そして「今はこれだけ」と蓋を閉じた「少女」の、その赤い蓋には、「1-4 三好」と書かれたシールがある。
「三好……!」
三好。…三好 花奈。
同じクラスの、かつて自分が座っていた席を使い、彩羽に運悪くボールをぶつけ……それくらいしか記憶にない少女。
しかしこの「三好 花奈」の記憶の中にいるせいか、どんどんと情報が文の頭に雪崩込む。
『国光くん…』
『国光くんが笑ってる…』
『はしゃいでる国光くん、可愛いな…』
『国光くん、今日はたくさんお昼寝してたね』
『国光くん、よくボタン無くしちゃうんだね…ふふっ』
『国光くん、これで十連勝だね、おめでとう』
『国光くん、傘置いていくから使ってね』
『国光くん、そのマフラー、その女が作ったのじゃなくて私が作ったんだよ。同じ毛糸だけど、私の方が上手く編んだから気づいてくれたかな?』
『国光くんの持ってるキーホルダー、ボロボロになってきたから新しいのに変えようね。お気に入りみたいだから、私が同じの買ってきておいたよ』
『国光くんが飲んでるそのスポーツドリンク、私のおまじないが入ってるんだよ。頑張ってね』
『待って、ねえ国光くん、あなたに尽くしたのはそいつじゃないよ』
『そいつじゃないでしょ』
『そいつじゃないッッ!!』
…冬を超えて春、そして夏に向かう中、ずっと自分たちの後を追い、国光を追い―――その想いが叶うことがないと、現実を見ることもできず。

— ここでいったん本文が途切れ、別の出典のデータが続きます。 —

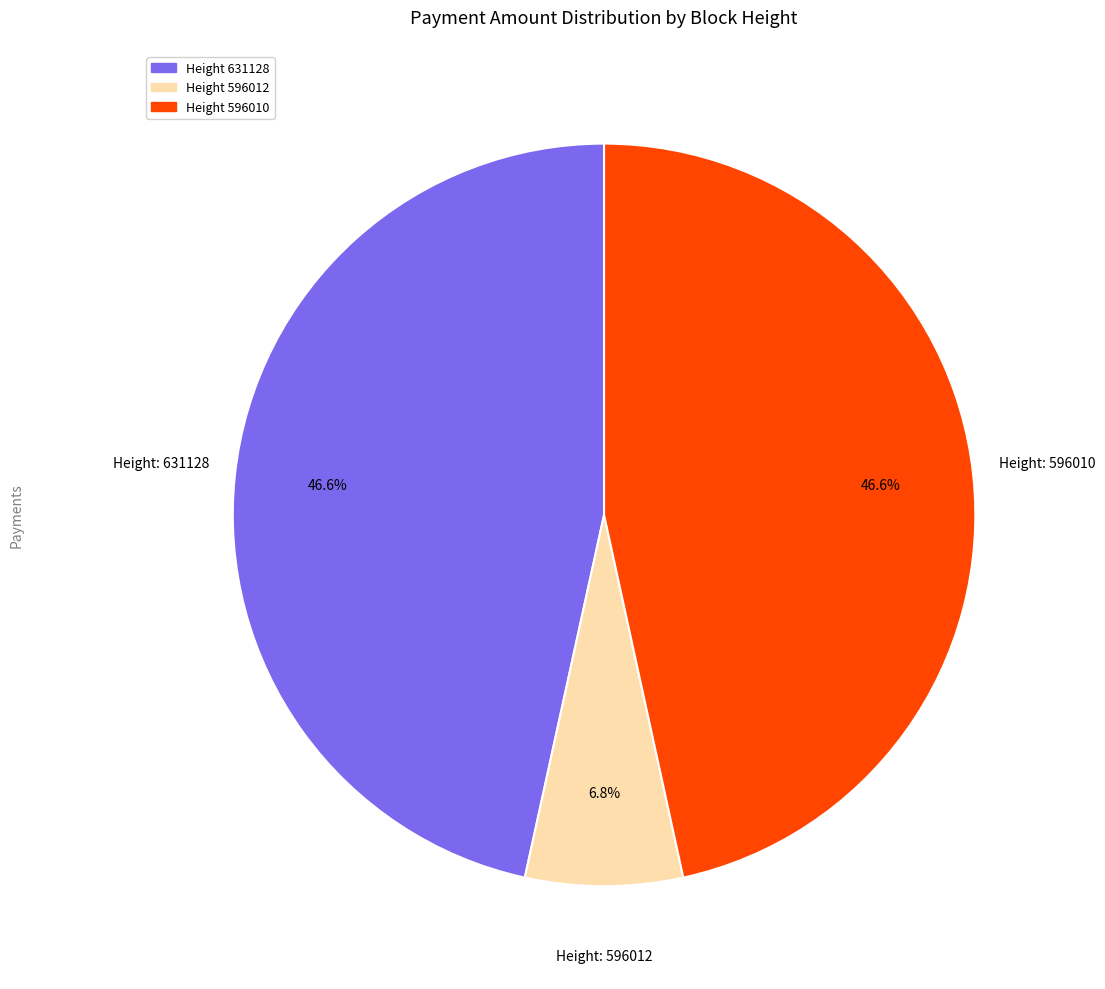

How many slices are in this pie chart?

3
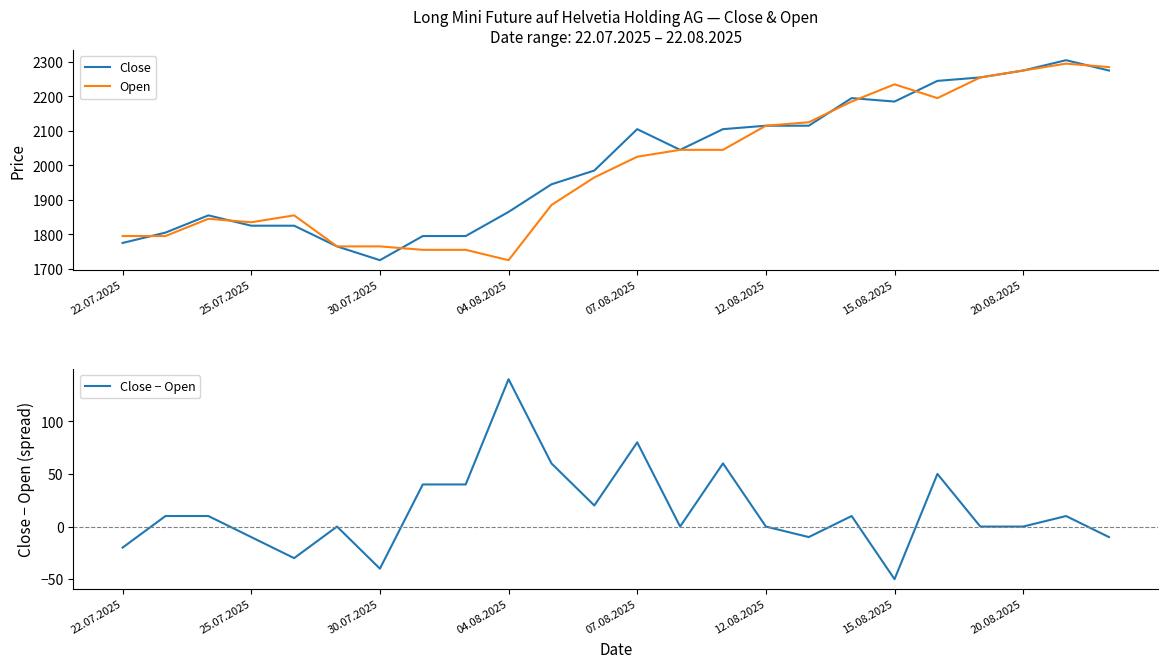

At which label is Open closest to 2010?

07.08.2025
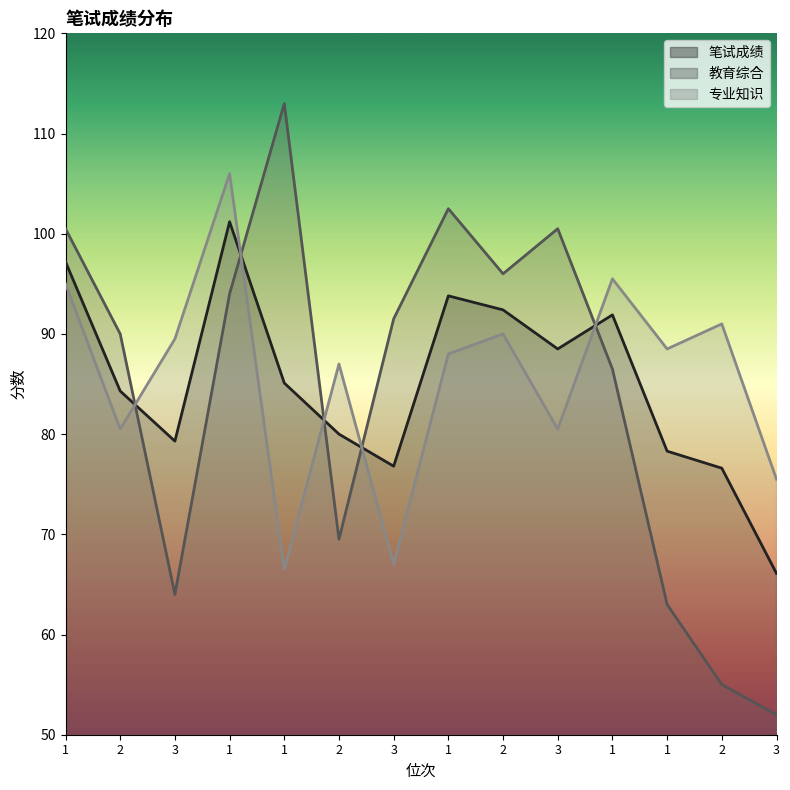

Where is 专业知识 nearest to the value 86?

2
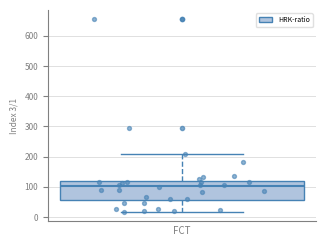

Transcribe this box plot: give where the median line is, the range the box spans, and where the two whiskers end, as read against the y-axis. The values are not printed on the chart, so give them approximately, as read against the axis.

median 100, box 60 to 120, whiskers 20 to 210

魔導書に全てを託して、憎い恋敵である文を飲み込んだ―――なら此処は、魔導書の領域なのか。
「うっ……!」
―――頭が、痛い。
現実に戻った文は、重い足を引き上げては一歩一歩と準備室へ近づく。
気持ち悪い水が文の足を拐おうとするたびに生々しい感情や、記憶が流れ込んできた。
『髪の長い女の子って、可愛いと思う!』
―――流鏑馬くんがそう言うなら、私も伸ばそう。
だからお願い、私を見て
『夜道は危ないからな。ちゃんと家まで送るよ』
―――なら、私は流鏑馬くんが危ない目に遭わないように、ちゃあんと家まで付いてくね。
なんだってするわ。私を見て
『文、』
――――流鏑馬くん
私の名前を呼んで
『俺、笑ったときの文の瞳が好きだ。綺麗な色をしてる』
――――流鏑馬くん…
私に微笑んで
『文、そんなとこで寝たら風邪引くぞ』
――――………
私を
『……大好きだよ、………』
――――……国光、くん。
愛してください。
親にも愛されない私を。
親友にも捨てられた私を。
味方なんていない私を。
あなたにしか手を差し伸べられなかった、私を。
愛して。救って。
「君だけいればいい」と、彼女に囁いたように。
私だけを強く抱きしめて。その腕の中で眠りたい。
―――ばしゃん、と背後で、水飛沫が上がった。